» **Assigned task**: Exactly how many lines in this data contain the word "edizione"? Only the number should be given.

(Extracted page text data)
====

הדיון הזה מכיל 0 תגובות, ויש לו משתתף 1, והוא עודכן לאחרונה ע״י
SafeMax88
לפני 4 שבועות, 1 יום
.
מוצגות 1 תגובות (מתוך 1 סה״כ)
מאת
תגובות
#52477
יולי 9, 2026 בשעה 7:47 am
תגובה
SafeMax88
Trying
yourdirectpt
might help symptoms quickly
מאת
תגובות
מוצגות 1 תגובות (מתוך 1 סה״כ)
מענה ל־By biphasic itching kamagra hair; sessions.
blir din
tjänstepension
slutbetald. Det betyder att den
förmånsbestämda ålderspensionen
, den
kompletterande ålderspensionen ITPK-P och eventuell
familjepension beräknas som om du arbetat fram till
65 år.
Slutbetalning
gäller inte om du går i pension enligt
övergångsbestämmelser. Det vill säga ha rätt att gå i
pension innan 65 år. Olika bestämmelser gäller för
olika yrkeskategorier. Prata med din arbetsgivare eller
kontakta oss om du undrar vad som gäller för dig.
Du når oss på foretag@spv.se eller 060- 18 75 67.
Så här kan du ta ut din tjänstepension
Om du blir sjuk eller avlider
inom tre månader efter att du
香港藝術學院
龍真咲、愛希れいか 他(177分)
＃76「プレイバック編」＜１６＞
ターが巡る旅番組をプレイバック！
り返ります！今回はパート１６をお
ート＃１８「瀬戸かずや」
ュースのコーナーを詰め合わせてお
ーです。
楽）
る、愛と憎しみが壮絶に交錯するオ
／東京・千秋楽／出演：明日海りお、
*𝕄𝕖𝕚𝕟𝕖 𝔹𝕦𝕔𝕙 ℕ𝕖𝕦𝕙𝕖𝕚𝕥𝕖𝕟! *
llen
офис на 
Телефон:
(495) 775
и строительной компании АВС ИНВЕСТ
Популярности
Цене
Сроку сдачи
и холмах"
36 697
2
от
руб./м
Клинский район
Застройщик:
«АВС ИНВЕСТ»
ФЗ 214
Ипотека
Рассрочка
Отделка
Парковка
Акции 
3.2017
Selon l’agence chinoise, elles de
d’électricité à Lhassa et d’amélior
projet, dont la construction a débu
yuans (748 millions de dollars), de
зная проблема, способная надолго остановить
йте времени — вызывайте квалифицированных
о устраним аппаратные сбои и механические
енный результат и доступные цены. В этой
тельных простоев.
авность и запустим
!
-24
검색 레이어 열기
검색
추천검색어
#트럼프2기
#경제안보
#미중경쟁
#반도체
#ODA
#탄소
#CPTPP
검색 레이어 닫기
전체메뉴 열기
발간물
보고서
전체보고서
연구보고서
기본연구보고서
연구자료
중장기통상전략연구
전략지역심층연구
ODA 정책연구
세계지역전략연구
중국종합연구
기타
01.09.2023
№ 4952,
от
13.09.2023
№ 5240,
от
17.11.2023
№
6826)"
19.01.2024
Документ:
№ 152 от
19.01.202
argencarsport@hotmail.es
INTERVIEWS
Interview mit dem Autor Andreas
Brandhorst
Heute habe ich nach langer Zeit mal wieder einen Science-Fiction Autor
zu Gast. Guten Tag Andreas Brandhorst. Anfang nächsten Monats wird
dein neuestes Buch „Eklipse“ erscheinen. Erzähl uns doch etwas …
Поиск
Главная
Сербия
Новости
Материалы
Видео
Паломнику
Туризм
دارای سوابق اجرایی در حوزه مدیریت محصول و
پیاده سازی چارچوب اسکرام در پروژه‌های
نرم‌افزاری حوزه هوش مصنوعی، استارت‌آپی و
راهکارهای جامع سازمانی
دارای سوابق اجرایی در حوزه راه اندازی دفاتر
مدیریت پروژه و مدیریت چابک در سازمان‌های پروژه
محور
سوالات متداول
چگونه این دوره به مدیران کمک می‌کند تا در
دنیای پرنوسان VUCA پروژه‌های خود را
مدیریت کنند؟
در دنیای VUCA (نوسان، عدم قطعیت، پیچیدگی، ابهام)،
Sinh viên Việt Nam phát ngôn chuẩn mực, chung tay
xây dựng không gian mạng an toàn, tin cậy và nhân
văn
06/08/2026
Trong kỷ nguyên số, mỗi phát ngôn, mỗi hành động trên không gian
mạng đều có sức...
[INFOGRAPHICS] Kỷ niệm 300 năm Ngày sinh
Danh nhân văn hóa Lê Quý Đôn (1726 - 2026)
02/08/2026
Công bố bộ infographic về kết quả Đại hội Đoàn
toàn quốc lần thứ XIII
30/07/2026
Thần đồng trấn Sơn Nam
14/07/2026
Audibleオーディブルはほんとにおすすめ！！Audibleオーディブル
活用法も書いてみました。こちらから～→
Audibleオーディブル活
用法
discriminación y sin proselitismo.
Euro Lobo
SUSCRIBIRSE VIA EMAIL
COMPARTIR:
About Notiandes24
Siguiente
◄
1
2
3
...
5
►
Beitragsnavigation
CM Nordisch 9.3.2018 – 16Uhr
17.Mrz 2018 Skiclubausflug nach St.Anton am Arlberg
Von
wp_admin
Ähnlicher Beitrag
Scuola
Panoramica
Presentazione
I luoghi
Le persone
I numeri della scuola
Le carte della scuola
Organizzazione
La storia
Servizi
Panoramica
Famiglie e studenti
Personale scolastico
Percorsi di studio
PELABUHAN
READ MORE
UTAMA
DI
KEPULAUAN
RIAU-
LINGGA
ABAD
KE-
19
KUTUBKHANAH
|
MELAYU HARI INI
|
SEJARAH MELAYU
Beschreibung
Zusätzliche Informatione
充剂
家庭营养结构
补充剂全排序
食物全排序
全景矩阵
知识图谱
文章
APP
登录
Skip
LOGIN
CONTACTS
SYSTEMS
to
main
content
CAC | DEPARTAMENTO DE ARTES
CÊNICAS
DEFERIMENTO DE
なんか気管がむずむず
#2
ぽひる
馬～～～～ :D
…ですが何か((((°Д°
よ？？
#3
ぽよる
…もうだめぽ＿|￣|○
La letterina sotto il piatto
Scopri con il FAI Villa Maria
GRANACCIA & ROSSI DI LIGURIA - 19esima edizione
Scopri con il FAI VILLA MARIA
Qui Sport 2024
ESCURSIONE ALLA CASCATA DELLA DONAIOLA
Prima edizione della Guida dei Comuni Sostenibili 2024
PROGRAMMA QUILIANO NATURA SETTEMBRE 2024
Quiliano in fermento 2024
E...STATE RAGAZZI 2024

====

» **Your response**: 2